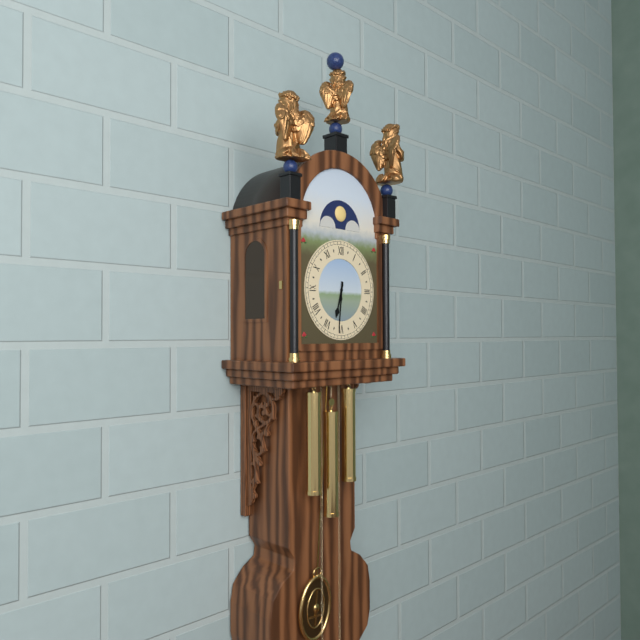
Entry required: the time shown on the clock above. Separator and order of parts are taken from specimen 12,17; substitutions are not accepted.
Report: 6,31
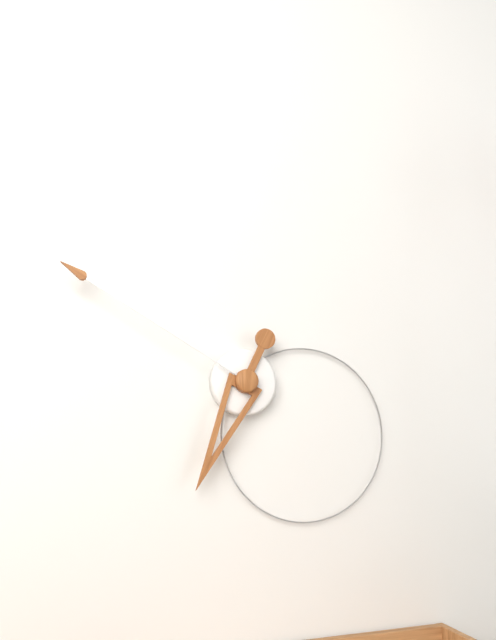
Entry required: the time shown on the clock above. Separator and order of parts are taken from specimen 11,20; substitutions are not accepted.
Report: 6,50
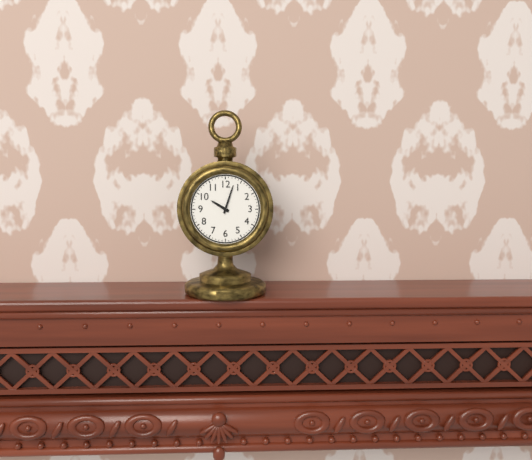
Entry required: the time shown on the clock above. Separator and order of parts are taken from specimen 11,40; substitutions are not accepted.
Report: 10,03
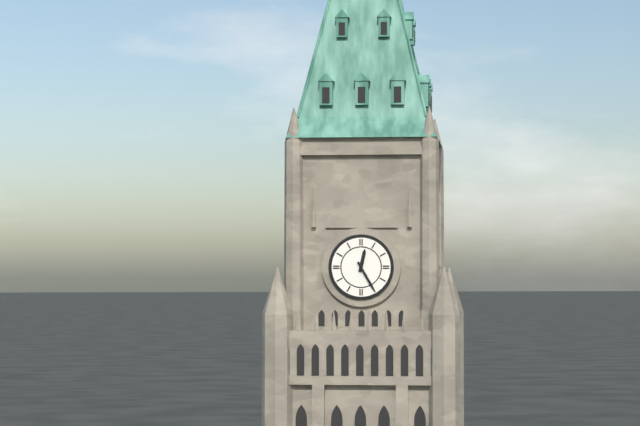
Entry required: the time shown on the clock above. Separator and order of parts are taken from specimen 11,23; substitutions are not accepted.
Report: 12,25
· · · · ·
■ **Exercise details**
Reproduce all four items above word for word, including each report line and its time, and leave out the pictures.

■ **Correct answer**
Entry required: the time shown on the clock above. Separator and order of parts are taken from specimen 12,17; substitutions are not accepted.
Report: 6,31
Entry required: the time shown on the clock above. Separator and order of parts are taken from specimen 11,20; substitutions are not accepted.
Report: 6,50
Entry required: the time shown on the clock above. Separator and order of parts are taken from specimen 11,40; substitutions are not accepted.
Report: 10,03
Entry required: the time shown on the clock above. Separator and order of parts are taken from specimen 11,23; substitutions are not accepted.
Report: 12,25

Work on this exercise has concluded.